* _EXERCISE_:
If a line of the records holds the word "host", copy it out.

* _INFORMATION_:
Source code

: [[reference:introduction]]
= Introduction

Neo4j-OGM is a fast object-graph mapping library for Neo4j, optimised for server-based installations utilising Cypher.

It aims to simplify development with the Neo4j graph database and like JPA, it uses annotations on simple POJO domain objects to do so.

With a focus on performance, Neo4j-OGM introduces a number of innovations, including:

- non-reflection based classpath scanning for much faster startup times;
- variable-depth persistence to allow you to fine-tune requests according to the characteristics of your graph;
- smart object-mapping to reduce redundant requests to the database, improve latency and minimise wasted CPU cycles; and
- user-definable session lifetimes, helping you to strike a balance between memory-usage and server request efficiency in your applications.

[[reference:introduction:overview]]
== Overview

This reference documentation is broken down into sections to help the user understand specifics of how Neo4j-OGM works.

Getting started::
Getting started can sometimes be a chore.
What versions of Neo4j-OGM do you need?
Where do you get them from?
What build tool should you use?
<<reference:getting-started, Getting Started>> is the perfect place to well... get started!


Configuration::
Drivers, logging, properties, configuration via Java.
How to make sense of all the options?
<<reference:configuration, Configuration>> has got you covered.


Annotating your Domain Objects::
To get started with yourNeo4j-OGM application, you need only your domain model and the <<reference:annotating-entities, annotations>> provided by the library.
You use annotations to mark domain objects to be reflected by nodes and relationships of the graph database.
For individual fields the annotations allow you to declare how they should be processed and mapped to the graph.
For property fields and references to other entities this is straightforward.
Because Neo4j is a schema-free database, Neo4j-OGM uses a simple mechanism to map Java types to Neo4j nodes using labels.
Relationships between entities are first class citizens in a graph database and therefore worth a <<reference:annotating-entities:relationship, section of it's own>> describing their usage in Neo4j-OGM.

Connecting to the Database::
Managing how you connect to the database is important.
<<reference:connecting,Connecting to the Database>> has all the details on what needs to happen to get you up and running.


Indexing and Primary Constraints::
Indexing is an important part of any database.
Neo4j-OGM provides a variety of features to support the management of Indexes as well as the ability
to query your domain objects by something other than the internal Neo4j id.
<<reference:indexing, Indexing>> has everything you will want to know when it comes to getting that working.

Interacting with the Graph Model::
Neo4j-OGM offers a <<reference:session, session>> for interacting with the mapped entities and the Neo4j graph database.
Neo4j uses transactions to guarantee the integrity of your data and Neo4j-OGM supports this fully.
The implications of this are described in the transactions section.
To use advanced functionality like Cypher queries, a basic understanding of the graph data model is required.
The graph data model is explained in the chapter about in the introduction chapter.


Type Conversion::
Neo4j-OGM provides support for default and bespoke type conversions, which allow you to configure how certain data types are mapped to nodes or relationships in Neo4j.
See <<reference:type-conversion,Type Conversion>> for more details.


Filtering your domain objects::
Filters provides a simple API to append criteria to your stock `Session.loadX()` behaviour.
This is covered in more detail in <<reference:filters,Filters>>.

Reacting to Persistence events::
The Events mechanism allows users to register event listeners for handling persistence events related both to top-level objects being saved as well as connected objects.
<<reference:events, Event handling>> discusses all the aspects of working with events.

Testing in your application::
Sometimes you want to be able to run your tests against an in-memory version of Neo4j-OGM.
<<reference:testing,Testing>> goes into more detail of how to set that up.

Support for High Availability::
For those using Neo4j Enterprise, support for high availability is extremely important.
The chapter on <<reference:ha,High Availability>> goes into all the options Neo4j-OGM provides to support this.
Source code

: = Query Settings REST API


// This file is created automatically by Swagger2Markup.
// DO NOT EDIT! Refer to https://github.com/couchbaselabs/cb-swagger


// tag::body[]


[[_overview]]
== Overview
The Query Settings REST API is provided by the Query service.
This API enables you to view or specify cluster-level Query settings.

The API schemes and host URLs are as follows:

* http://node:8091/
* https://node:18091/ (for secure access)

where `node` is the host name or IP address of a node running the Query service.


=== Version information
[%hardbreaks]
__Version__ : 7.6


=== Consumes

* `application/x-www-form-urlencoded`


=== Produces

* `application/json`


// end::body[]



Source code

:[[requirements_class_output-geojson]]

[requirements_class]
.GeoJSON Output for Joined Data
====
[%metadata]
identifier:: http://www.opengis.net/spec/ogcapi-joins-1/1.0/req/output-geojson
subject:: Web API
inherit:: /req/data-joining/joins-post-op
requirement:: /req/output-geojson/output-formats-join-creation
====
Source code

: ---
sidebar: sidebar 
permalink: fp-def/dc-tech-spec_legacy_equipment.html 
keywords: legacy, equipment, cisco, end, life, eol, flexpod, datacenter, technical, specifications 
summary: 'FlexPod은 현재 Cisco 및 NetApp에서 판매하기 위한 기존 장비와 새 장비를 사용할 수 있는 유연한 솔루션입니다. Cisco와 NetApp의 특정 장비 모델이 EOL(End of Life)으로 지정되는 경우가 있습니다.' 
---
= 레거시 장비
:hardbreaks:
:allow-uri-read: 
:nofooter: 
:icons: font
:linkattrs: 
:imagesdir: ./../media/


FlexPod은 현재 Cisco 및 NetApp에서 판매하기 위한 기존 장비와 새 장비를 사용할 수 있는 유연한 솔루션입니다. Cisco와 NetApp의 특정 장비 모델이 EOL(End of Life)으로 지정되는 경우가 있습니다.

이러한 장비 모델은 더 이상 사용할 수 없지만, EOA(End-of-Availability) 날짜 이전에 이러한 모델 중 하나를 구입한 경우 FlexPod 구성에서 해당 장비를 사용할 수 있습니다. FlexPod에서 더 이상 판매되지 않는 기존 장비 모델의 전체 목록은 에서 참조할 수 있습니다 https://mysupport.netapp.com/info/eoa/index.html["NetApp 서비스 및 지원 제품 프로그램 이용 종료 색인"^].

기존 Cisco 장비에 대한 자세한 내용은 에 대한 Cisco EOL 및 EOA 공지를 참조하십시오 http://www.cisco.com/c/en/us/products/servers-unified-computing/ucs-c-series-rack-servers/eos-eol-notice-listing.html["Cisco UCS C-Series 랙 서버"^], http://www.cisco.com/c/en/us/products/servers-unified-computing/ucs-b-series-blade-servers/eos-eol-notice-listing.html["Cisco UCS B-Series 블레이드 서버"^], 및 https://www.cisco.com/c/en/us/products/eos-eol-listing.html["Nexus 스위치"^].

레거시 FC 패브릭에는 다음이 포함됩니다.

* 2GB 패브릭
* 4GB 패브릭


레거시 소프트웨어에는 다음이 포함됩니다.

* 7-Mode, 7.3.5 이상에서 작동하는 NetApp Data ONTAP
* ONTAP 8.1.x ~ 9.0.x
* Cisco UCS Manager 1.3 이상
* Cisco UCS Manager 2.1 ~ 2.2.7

* _RESULT BELOW_:
The API schemes and host URLs are as follows:
where `node` is the host name or IP address of a node running the Query service.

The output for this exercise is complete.